Kidney Stones: Symptoms, Causes, and Treatment

Medical Author: Melissa Conrad Stöppler, MD
Medical Editor: Barbara K. Hecht, PhD

One in every 20 people develop a kidney stone at some point in their life. Kidney stones, known medically as renal calculi, form within the kidney itself or in other parts of the urinary tract. The condition of having kidney stones is termed nephrolithiasis or urolithiasis.

Kidney stones may produce severe symptoms. People who have kidney stones report the sudden onset of excruciating cramping pain in their side, groin, or abdomen. Changes in body position do not relieve this pain. It may be so severe that it is accompanied by nausea and vomiting. Kidney stones also characteristically cause blood in the urine. If infection is present in the urinary tract along with the stones, there may be fever and chills.

Kidney stones form when there is a decrease in urine volume or an excess of stone-forming substances in the urine. The most common type of kidney stone contains calcium in combination with either oxalate or phosphate. Other chemical compounds that can form stones in the urinary tract include uric acid and the amino acid cystine.

Dehydration through reduced fluid intake or strenuous exercise without adequate fluid replacement increases the risk of kidney stones. Obstruction to the flow of urine can also lead to stone formation. Kidney stones associated with infection in the urinary tract are known as struvite or infection stones.

————

## [Work task A]
In one to three sentences, explain why the kidney stones article says someone with stones may have fever and chills.
## [Work task B]
According to the kidney stones article, what does the most common type of kidney stone contain?
## [Work task C]
Continue the kidney stones article from its last sentence.
The data after this point aren't needed.

## [Data to examine]
————

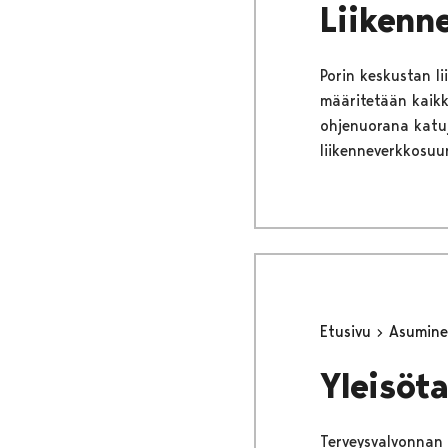
Liikenn
Porin keskustan l
määritetään kaikk
ohjenuorana katu
liikenneverkkosuu
Etusivu
Asumine
Yleisöt
Terveysvalvonnan t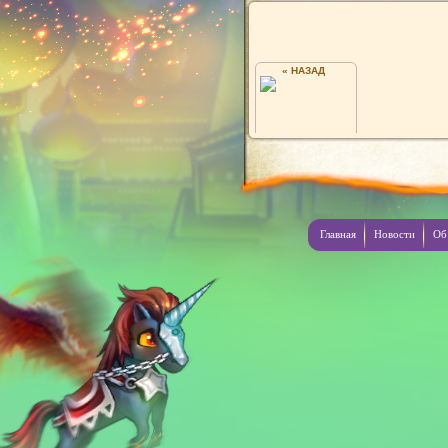
« НАЗАД
ФЕКЛА98
Главная
Новости
Об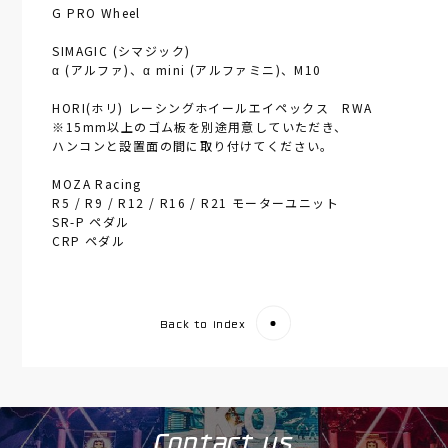
G PRO Wheel
SIMAGIC (シマジック)
α (アルファ)、α mini (アルファミニ)、M10
HORI(ホリ) レーシングホイールエイペックス RWA
※15mm以上のゴム板を別途用意していただき、
ハンコンと設置面の間に取り付けてください。
MOZA Racing
R5 / R9 / R12 / R16 / R21 モーターユニット
SR-P ペダル
CRP ペダル
Back to index
Contact us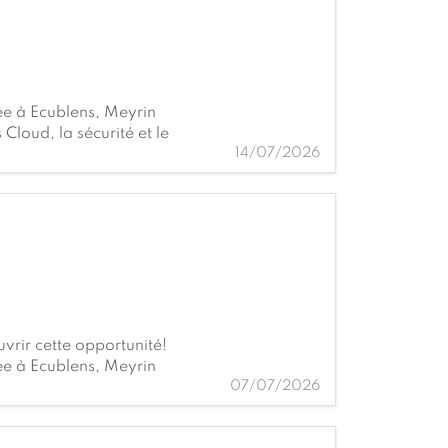
ée à Ecublens, Meyrin
 Cloud, la sécurité et le
14/07/2026
vrir cette opportunité!
ée à Ecublens, Meyrin
07/07/2026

————

## [Output A]
Fever and chills may occur when there is an infection in the urinary tract along with the stones.

## [Output B]
Calcium combined with either oxalate or phosphate.

## [Output C]
Men are especially likely to develop kidney stones, and whites get them more often than African Americans. The prevalence of kidney stones begins to rise when men reach their 40s and continues to climb into their 70s. People who have already had more than one kidney stone are prone to develop more stones.

A number of different medical conditions can increase the risk of developing lead to kidney stones:

  • Gout results in an increased amount of uric acid in the urine and can lead to the formation of uric acid stones.

  • Hypercalciuria (high calcium in the urine), another inherited condition, causes stones in more than half of cases. In this condition, too much calcium is absorbed from food and excreted into the urine, where it may form calcium phosphate or calcium oxalate stones.

  • Other conditions associated with an increased risk of kidney stones include hyperparathyroidism, kidney diseases such as renal tubular acidosis, and some inherited metabolic conditions, including cystinuria and hyperoxaluria.

  • People with inflammatory bowel disease or those who have had an intestinal bypass or ostomy surgery are also more likely to develop kidney stones.

  • Some medications also raise the risk of kidney stones. These medications include some diuretics, calcium-containing antacids, and the protease inhibitor indinavir (Crixivan), a drug used to treat HIV infection.

Most kidney stones eventually pass through the urinary tract on their own with ample fluid intake. Pain medications can be prescribed for symptom relief. For kidney stones which do not pass on their own, a procedure called lithotripsy is often used. In this procedure, shock waves are used to break up a large stone into smaller pieces that can pass through the urinary system.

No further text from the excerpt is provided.